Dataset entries
--

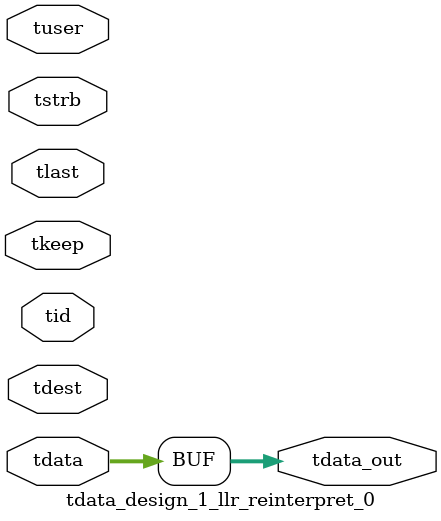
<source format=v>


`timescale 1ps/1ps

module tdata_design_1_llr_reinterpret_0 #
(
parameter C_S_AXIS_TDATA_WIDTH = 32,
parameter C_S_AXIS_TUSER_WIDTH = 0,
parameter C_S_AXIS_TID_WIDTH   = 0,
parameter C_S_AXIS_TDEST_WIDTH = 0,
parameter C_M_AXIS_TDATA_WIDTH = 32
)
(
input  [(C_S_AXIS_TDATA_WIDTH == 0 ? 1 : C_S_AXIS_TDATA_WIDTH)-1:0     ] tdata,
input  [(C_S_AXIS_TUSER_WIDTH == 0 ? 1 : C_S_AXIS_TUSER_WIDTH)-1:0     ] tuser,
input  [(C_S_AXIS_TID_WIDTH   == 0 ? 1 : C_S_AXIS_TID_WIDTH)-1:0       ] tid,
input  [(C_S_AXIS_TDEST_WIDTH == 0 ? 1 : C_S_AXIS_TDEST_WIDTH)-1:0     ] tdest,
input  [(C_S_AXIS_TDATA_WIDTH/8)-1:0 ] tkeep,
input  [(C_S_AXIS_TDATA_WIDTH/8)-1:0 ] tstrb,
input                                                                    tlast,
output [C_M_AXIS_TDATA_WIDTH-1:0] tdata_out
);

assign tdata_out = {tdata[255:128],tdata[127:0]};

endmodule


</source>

--

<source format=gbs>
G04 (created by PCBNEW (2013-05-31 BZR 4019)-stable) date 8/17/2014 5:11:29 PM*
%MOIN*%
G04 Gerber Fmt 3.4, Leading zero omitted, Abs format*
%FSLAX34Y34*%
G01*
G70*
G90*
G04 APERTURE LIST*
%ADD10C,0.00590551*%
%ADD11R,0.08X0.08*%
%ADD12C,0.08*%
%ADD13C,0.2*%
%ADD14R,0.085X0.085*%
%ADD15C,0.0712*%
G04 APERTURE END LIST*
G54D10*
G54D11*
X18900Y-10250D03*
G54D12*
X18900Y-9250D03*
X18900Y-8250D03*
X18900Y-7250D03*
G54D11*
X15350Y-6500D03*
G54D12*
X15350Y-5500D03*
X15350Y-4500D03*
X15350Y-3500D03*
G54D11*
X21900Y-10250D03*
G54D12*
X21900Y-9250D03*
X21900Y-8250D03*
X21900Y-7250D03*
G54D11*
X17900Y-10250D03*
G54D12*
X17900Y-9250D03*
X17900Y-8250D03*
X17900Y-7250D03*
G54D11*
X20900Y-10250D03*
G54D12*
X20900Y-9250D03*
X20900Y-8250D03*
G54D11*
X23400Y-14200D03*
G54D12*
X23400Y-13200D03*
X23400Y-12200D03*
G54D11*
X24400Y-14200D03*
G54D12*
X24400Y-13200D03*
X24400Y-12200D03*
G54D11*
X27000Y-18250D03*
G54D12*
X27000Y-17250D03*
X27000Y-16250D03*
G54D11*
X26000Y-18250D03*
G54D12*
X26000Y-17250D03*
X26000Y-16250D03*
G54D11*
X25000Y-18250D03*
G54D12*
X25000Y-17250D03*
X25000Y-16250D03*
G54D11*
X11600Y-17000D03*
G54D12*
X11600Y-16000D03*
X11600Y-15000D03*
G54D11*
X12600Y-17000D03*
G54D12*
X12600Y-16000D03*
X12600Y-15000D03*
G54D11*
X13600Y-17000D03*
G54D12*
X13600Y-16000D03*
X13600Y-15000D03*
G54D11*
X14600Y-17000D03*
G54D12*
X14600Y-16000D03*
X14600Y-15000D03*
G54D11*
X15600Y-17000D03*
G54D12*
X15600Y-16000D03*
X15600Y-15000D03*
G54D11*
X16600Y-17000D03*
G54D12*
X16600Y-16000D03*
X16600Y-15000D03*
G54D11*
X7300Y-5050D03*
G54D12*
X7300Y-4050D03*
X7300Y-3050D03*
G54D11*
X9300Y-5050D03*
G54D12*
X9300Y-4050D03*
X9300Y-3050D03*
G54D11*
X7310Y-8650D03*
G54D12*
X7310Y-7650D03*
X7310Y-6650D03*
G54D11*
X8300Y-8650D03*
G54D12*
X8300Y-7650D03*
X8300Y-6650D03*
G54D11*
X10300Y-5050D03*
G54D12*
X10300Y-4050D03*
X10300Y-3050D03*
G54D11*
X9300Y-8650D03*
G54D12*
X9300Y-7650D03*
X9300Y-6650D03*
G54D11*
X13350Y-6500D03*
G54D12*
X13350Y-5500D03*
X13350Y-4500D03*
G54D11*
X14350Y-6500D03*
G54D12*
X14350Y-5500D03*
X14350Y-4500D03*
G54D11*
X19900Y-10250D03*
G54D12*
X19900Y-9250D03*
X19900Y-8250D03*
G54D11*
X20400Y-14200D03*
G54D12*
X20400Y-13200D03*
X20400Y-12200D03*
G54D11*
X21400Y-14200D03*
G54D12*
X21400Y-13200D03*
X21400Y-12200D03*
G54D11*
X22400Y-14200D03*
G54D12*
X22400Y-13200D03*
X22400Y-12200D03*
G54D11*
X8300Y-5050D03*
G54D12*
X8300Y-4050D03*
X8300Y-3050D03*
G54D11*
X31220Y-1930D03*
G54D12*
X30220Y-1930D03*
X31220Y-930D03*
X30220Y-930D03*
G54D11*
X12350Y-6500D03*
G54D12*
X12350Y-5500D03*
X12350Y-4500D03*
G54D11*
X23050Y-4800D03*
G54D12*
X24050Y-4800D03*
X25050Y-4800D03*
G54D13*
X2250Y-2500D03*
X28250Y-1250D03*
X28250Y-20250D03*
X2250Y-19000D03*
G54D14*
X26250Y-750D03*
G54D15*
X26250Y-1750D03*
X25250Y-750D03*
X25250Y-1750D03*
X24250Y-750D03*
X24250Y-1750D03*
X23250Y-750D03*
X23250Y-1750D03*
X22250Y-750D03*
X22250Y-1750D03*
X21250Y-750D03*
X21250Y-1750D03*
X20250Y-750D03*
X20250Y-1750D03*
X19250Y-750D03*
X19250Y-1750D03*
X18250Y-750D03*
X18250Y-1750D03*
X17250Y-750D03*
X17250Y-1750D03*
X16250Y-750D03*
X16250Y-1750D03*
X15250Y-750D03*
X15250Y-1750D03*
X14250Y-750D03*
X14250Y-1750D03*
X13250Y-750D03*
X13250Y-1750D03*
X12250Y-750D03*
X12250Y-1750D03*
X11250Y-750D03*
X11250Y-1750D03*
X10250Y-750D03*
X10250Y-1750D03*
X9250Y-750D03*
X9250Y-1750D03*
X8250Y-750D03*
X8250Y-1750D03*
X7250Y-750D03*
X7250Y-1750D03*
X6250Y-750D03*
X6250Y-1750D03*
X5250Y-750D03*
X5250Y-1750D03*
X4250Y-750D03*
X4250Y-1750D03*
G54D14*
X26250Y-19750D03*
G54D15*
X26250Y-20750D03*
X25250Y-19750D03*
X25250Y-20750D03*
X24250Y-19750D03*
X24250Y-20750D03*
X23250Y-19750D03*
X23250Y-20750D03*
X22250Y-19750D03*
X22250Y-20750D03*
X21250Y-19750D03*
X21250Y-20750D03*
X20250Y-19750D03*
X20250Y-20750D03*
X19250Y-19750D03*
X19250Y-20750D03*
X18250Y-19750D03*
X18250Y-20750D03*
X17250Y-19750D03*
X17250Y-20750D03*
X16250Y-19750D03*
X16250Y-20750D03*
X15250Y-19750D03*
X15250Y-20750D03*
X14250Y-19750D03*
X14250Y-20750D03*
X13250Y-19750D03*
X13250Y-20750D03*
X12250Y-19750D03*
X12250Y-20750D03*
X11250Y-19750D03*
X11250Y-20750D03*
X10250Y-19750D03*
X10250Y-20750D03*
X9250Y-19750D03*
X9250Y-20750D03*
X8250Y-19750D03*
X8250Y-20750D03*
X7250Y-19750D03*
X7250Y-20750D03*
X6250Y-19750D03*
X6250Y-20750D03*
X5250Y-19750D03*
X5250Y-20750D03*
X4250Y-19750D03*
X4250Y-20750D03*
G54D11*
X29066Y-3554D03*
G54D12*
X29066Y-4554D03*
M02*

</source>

--

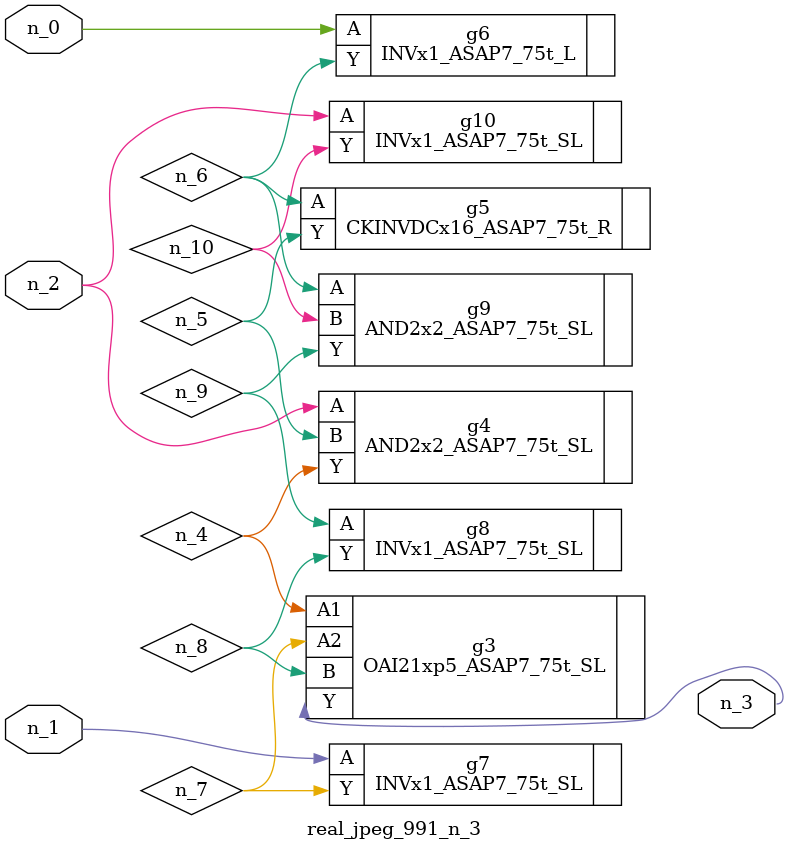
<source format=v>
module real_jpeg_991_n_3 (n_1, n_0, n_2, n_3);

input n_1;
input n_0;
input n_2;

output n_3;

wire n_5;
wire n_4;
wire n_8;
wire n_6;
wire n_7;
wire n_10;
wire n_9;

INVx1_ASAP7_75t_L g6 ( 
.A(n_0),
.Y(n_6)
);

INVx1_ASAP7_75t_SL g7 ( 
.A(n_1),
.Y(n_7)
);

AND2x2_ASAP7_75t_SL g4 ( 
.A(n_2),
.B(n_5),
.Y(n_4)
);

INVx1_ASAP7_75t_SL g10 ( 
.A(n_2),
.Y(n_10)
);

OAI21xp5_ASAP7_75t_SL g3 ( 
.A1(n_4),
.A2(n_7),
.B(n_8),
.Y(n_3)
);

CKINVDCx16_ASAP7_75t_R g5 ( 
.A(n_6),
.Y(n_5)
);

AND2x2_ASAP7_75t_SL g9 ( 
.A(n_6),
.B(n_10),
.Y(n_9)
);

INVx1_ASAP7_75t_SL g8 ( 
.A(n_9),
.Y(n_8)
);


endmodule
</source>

--

Directions for this task
The lines to extract from the data above begin with the line containing "X13350Y-4500D03*" and end with the line containing "X18250Y-1750D03*". Extract them exactly, including both.

Exercise answer
X13350Y-4500D03*
G54D11*
X14350Y-6500D03*
G54D12*
X14350Y-5500D03*
X14350Y-4500D03*
G54D11*
X19900Y-10250D03*
G54D12*
X19900Y-9250D03*
X19900Y-8250D03*
G54D11*
X20400Y-14200D03*
G54D12*
X20400Y-13200D03*
X20400Y-12200D03*
G54D11*
X21400Y-14200D03*
G54D12*
X21400Y-13200D03*
X21400Y-12200D03*
G54D11*
X22400Y-14200D03*
G54D12*
X22400Y-13200D03*
X22400Y-12200D03*
G54D11*
X8300Y-5050D03*
G54D12*
X8300Y-4050D03*
X8300Y-3050D03*
G54D11*
X31220Y-1930D03*
G54D12*
X30220Y-1930D03*
X31220Y-930D03*
X30220Y-930D03*
G54D11*
X12350Y-6500D03*
G54D12*
X12350Y-5500D03*
X12350Y-4500D03*
G54D11*
X23050Y-4800D03*
G54D12*
X24050Y-4800D03*
X25050Y-4800D03*
G54D13*
X2250Y-2500D03*
X28250Y-1250D03*
X28250Y-20250D03*
X2250Y-19000D03*
G54D14*
X26250Y-750D03*
G54D15*
X26250Y-1750D03*
X25250Y-750D03*
X25250Y-1750D03*
X24250Y-750D03*
X24250Y-1750D03*
X23250Y-750D03*
X23250Y-1750D03*
X22250Y-750D03*
X22250Y-1750D03*
X21250Y-750D03*
X21250Y-1750D03*
X20250Y-750D03*
X20250Y-1750D03*
X19250Y-750D03*
X19250Y-1750D03*
X18250Y-750D03*
X18250Y-1750D03*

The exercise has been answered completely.